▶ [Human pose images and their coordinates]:
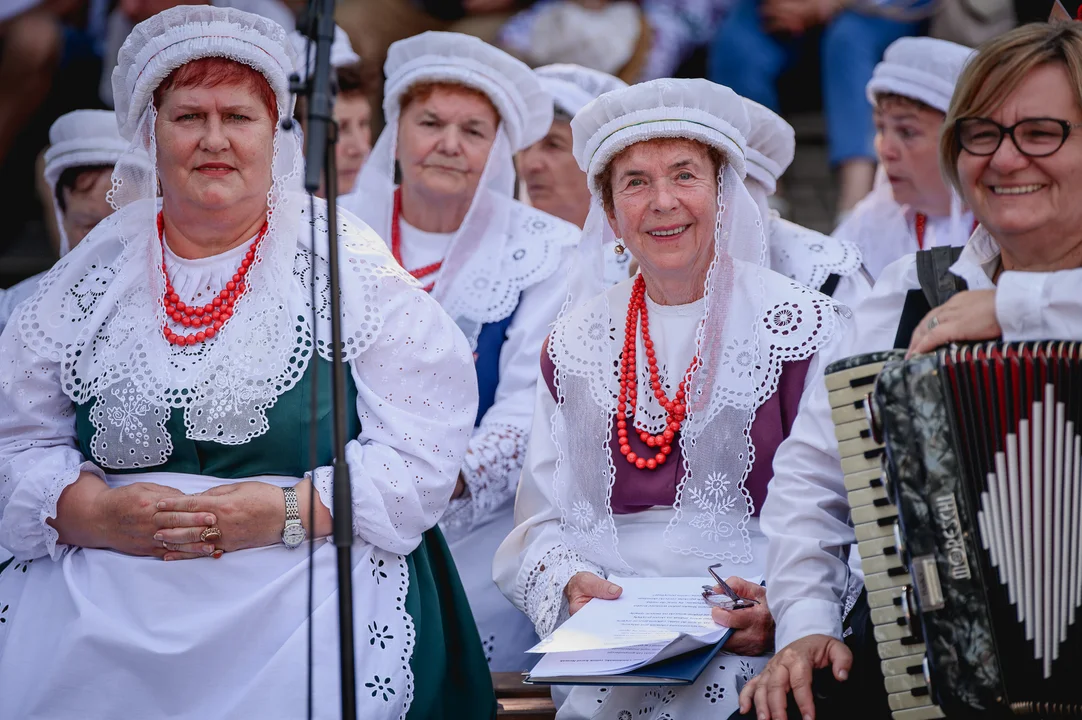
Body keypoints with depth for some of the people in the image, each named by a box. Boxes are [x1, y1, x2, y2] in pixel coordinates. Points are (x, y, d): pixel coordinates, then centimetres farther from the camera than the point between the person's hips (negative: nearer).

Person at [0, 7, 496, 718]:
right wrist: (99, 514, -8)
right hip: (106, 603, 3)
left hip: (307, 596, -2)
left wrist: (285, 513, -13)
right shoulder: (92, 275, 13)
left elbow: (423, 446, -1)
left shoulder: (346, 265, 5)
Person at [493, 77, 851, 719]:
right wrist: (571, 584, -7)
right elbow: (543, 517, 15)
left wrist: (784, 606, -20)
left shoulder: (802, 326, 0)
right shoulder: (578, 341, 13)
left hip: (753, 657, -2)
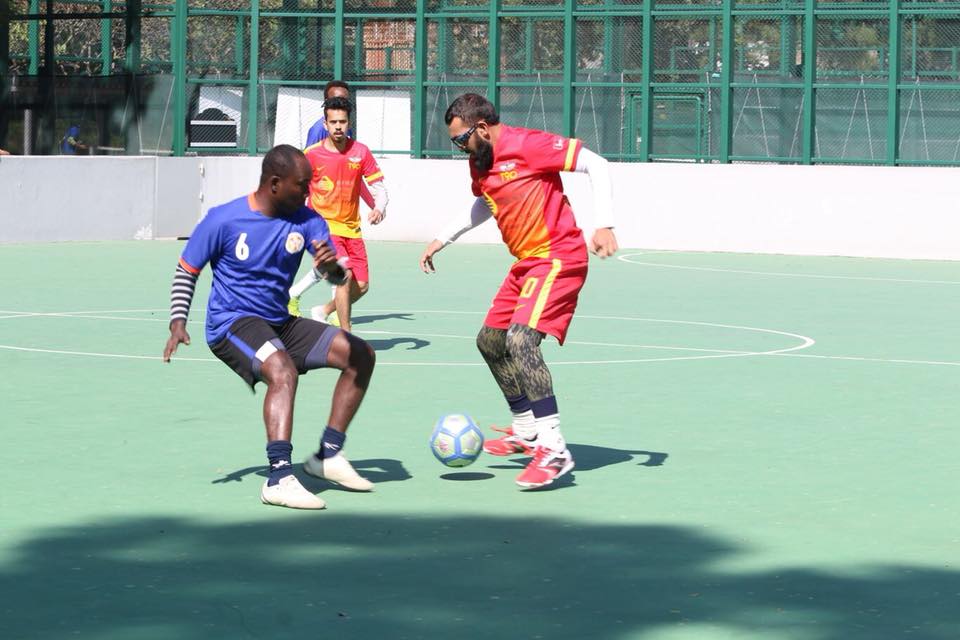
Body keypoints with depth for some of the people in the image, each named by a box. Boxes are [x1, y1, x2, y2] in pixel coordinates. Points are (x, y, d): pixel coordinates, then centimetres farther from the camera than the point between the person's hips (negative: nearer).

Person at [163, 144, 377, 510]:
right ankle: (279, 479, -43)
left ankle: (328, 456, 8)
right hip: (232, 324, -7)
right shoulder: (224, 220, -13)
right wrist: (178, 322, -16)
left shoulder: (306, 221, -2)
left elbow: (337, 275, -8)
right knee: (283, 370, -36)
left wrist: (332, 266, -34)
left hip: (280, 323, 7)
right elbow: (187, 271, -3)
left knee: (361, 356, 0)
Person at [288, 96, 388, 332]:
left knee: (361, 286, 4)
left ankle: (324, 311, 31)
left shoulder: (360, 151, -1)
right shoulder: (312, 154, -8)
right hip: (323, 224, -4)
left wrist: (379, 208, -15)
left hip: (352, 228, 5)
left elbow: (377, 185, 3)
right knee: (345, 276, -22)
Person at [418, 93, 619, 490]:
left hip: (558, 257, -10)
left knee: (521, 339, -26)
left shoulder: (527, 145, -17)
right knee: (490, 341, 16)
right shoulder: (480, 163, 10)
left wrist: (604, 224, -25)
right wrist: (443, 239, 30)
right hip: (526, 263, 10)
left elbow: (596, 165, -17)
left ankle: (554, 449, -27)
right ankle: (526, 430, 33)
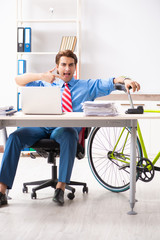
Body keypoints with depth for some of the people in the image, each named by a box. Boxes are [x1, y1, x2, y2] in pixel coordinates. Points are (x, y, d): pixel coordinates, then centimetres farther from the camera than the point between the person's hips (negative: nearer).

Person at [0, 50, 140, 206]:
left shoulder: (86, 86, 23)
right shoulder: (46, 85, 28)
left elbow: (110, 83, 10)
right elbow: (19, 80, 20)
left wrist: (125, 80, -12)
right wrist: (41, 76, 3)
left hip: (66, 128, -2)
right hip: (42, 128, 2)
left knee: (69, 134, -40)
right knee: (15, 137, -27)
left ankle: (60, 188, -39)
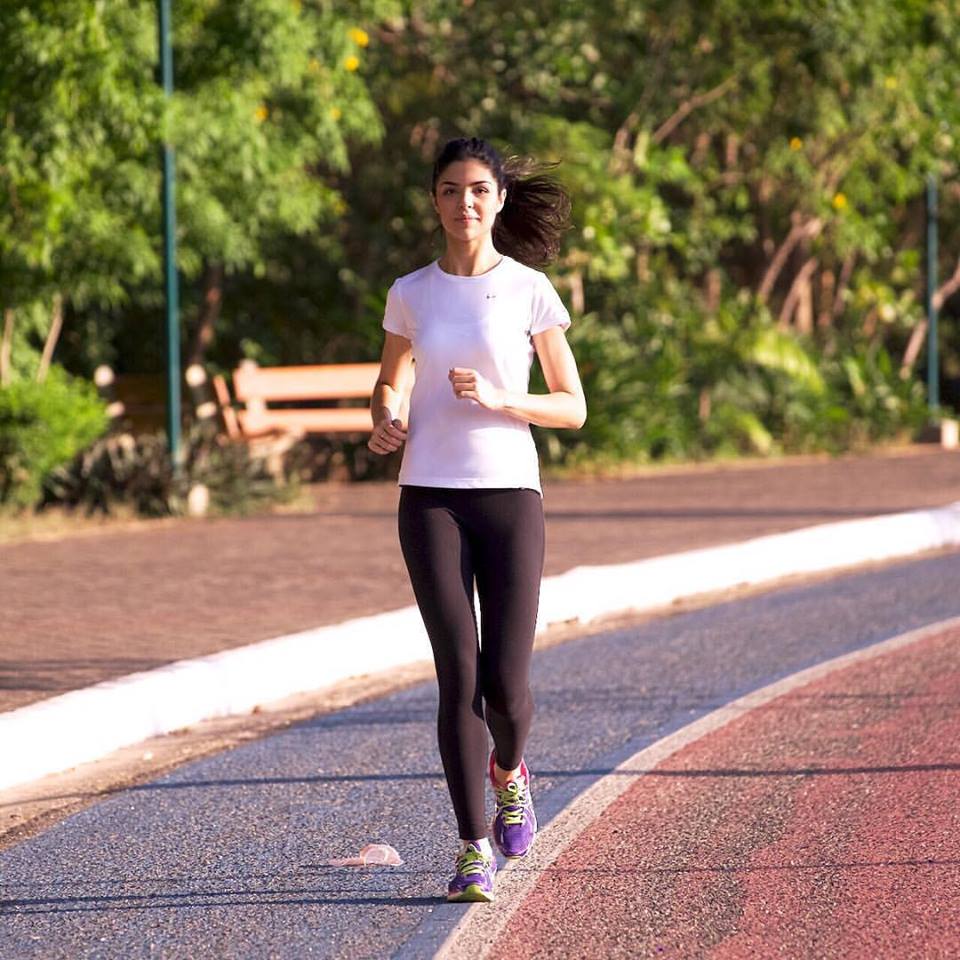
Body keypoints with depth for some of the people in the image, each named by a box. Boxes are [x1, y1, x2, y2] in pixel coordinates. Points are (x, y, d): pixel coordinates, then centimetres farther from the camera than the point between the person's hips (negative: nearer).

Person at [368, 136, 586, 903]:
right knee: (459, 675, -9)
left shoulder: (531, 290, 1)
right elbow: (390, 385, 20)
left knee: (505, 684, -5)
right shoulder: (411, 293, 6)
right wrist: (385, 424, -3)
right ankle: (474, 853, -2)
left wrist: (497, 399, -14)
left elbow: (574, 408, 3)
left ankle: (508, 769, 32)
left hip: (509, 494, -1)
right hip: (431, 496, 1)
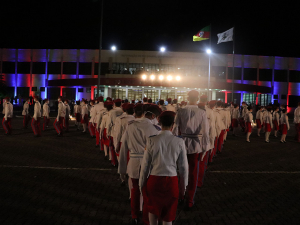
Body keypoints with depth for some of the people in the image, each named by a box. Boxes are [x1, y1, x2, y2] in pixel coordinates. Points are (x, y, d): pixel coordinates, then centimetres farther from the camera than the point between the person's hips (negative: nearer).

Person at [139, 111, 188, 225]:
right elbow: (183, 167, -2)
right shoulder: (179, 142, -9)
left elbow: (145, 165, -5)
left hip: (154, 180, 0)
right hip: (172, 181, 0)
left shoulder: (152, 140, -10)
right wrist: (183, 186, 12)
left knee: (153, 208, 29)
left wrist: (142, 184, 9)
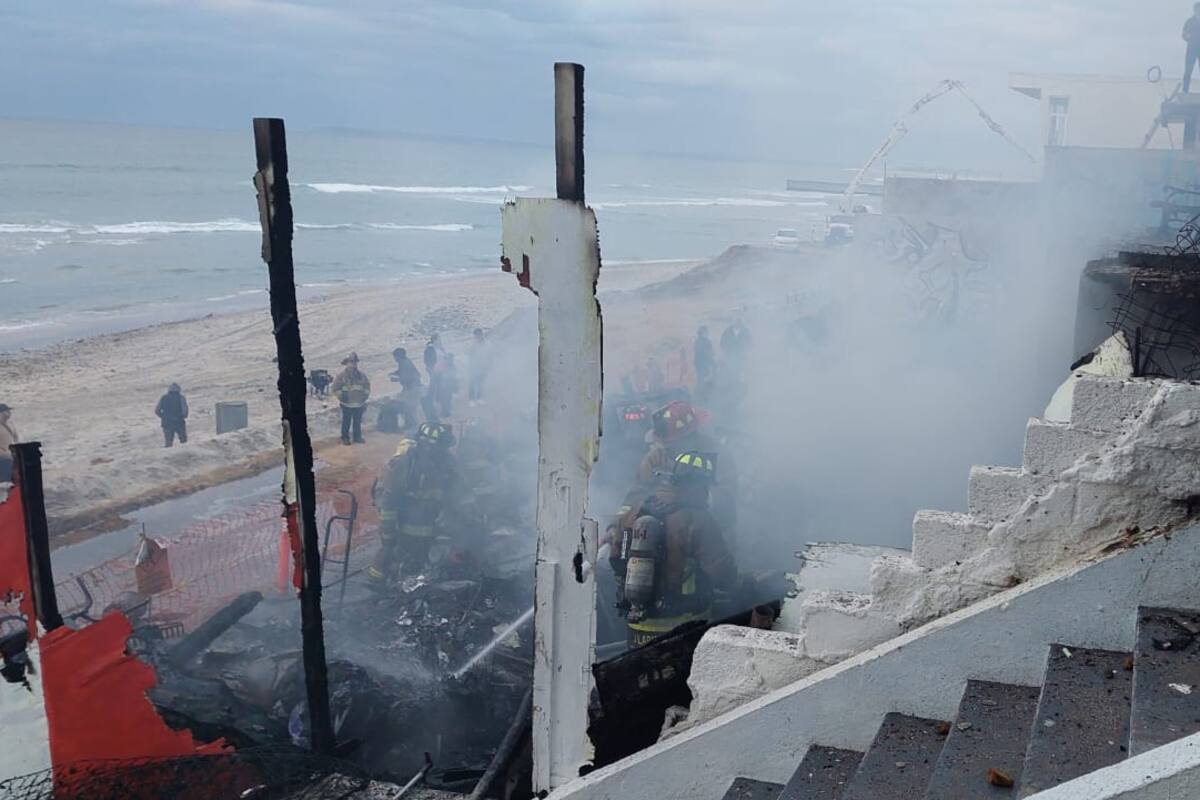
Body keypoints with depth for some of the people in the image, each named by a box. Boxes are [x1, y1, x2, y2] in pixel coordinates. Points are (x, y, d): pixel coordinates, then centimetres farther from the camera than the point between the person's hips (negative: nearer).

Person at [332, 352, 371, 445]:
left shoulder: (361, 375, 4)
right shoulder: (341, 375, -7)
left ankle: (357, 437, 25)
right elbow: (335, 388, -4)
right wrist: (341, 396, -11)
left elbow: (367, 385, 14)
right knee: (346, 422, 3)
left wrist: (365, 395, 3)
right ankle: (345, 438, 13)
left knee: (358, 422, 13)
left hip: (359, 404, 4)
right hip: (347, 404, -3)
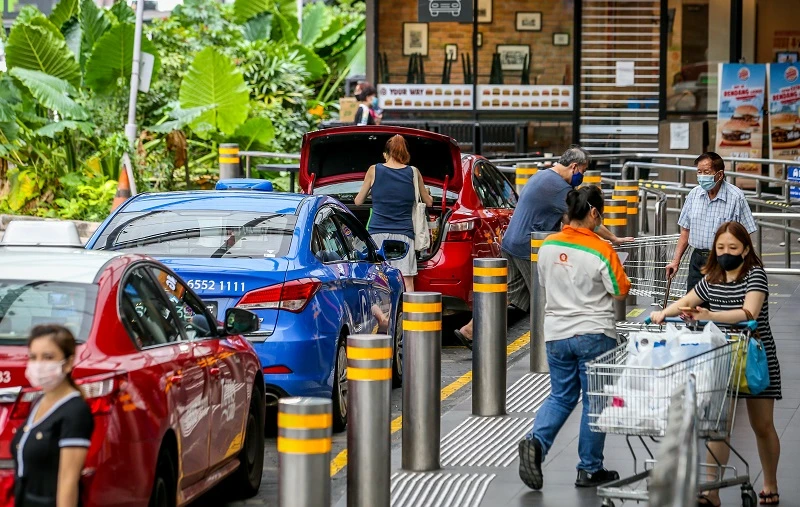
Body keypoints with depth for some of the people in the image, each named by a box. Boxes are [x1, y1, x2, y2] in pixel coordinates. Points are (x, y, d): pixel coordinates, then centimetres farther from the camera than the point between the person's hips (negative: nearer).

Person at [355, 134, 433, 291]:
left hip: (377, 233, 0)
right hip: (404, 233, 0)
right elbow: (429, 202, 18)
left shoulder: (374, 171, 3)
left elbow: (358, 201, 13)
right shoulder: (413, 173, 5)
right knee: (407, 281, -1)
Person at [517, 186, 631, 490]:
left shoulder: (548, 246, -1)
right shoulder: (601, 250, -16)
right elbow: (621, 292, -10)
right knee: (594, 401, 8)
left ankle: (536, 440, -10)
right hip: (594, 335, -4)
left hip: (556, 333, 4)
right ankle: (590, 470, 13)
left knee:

▶ [Activity]: Reproduce all of the data above line for line, leaving out the pictures.

▶ [Exercise response]:
Body keypoints with depth for some of the people in the image, each named by a box. Boxes are [x1, y1, x2, y2] in pixel coordinates. Points are (x, y, d): pixel coordinates, then centimetres farther from the camera than the point between the person's hips (negative: nearer).

Person at [0, 7, 496, 718]:
right wrist: (99, 514, -8)
right hip: (106, 603, 3)
left hip: (307, 596, -2)
left wrist: (285, 513, -13)
right shoulder: (92, 275, 13)
left elbow: (423, 446, -1)
left shoulder: (346, 265, 5)
Person at [493, 77, 851, 719]:
right wrist: (571, 584, -7)
right elbow: (543, 517, 15)
left wrist: (784, 606, -20)
left shoulder: (802, 326, 0)
right shoulder: (578, 341, 13)
left hip: (753, 657, -2)
Body keypoints with depth for some of the people in the image, each named by a box. Boxes are [x1, y1, x2, y2] in pixel coordinates. Points are (x, y, d): pixel coordinates, then centimetres farther from the camera than the point between the person's hips (negative: nearer).

Person at [163, 144, 377, 510]:
right ankle: (279, 479, -43)
left ankle: (328, 456, 8)
right hip: (232, 324, -7)
right shoulder: (224, 220, -13)
right wrist: (178, 322, -16)
left shoulder: (306, 221, -2)
left elbow: (337, 275, -8)
right knee: (283, 370, -36)
left wrist: (332, 266, -34)
left hip: (280, 323, 7)
right elbow: (187, 271, -3)
left knee: (361, 356, 0)
Person at [288, 96, 388, 332]:
left knee: (361, 286, 4)
left ankle: (324, 311, 31)
left shoulder: (360, 151, -1)
right shoulder: (312, 154, -8)
right hip: (323, 224, -4)
left wrist: (379, 208, -15)
left hip: (352, 228, 5)
left elbow: (377, 185, 3)
right knee: (345, 276, -22)
Person at [418, 93, 619, 490]:
left hip: (558, 257, -10)
left knee: (521, 339, -26)
left shoulder: (527, 145, -17)
right knee: (490, 341, 16)
right shoulder: (480, 163, 10)
left wrist: (604, 224, -25)
right wrist: (443, 239, 30)
right hip: (526, 263, 10)
left elbow: (596, 165, -17)
left ankle: (554, 449, -27)
right ankle: (526, 430, 33)
Body keypoints with depth for some of the people in the image, each named by a box. Boxes are [x1, y1, x2, y2] in pixel coordinates. Points are (x, y, d): pixel coordinates, then centimetres farther from the camera than the point between the person's hips (negative: nearer).

Person at [0, 50, 140, 206]:
left shoulder: (86, 86, 23)
right shoulder: (46, 85, 28)
left elbow: (110, 83, 10)
right elbow: (19, 80, 20)
left wrist: (125, 80, -12)
right wrist: (41, 76, 3)
left hip: (66, 128, -2)
right hip: (42, 128, 2)
left knee: (69, 134, -40)
right knee: (15, 137, -27)
left ankle: (60, 188, -39)
Body keypoints with depth for some of the people in the image, each named by a box. Boxes are [x1, y1, x2, y2] in pixel coordinates. Points are (x, y, d): pixel coordinates, then centimetres farther from the camera than the point between the person's hips (negative: nearer).

Person at [368, 136, 586, 903]:
right knee: (459, 675, -9)
left shoulder: (531, 290, 1)
right elbow: (390, 385, 20)
left knee: (505, 684, -5)
right shoulder: (411, 293, 6)
right wrist: (385, 424, -3)
right ankle: (474, 853, -2)
left wrist: (497, 399, -14)
left elbow: (574, 408, 3)
left ankle: (508, 769, 32)
left hip: (509, 494, -1)
right hip: (431, 496, 1)
Body keypoints with depth for some of the people in the image, each named by a box. Boxes are [x1, y1, x2, y2] in pixel coordinates. Points are (x, y, d): pixel coordinates, then centimetres farther from the camera than the point between the person's hips (negative: nearer).

Person at [139, 111, 188, 225]:
right elbow: (183, 167, -2)
right shoulder: (179, 142, -9)
left elbow: (145, 165, -5)
left hip: (154, 180, 0)
right hip: (172, 181, 0)
left shoulder: (152, 140, -10)
right wrist: (183, 186, 12)
left knee: (153, 208, 29)
left wrist: (142, 184, 9)
Body keypoints with depth for some of the people in the image, each named by a box. Boxes are [x1, y1, x2, y2] in pixel coordinates. Points are (x, y, d): pixel coordinates, then centimetres farther from the camera than the point between the person's hips (negative: nearer).

Person at [332, 352, 371, 445]:
left shoulder: (361, 375, 4)
right shoulder: (341, 375, -7)
left ankle: (357, 437, 25)
right elbow: (335, 388, -4)
right wrist: (341, 396, -11)
left elbow: (367, 385, 14)
right knee: (346, 422, 3)
left wrist: (365, 395, 3)
right ankle: (345, 438, 13)
left knee: (358, 422, 13)
left hip: (359, 404, 4)
right hip: (347, 404, -3)
Body keypoints with depth for some of the people in the image, each named by a box. Boxes are [x1, y1, x2, y2] in pixel coordinates. Points are (x, y, d): pixel coordinates, then centimetres farther from the camera than the point between the person's hips (negative: nearer).

Person at [355, 134, 433, 291]:
left hip: (377, 233, 0)
right hip: (404, 233, 0)
right elbow: (429, 202, 18)
left shoulder: (374, 171, 3)
left elbow: (358, 201, 13)
right shoulder: (413, 173, 5)
right knee: (407, 281, -1)
Person at [517, 186, 631, 490]:
left shoulder: (548, 246, -1)
right shoulder: (601, 250, -16)
right elbow: (621, 292, -10)
right knee: (594, 401, 8)
left ankle: (536, 440, -10)
right hip: (594, 335, -4)
left hip: (556, 333, 4)
right ankle: (590, 470, 13)
left knee:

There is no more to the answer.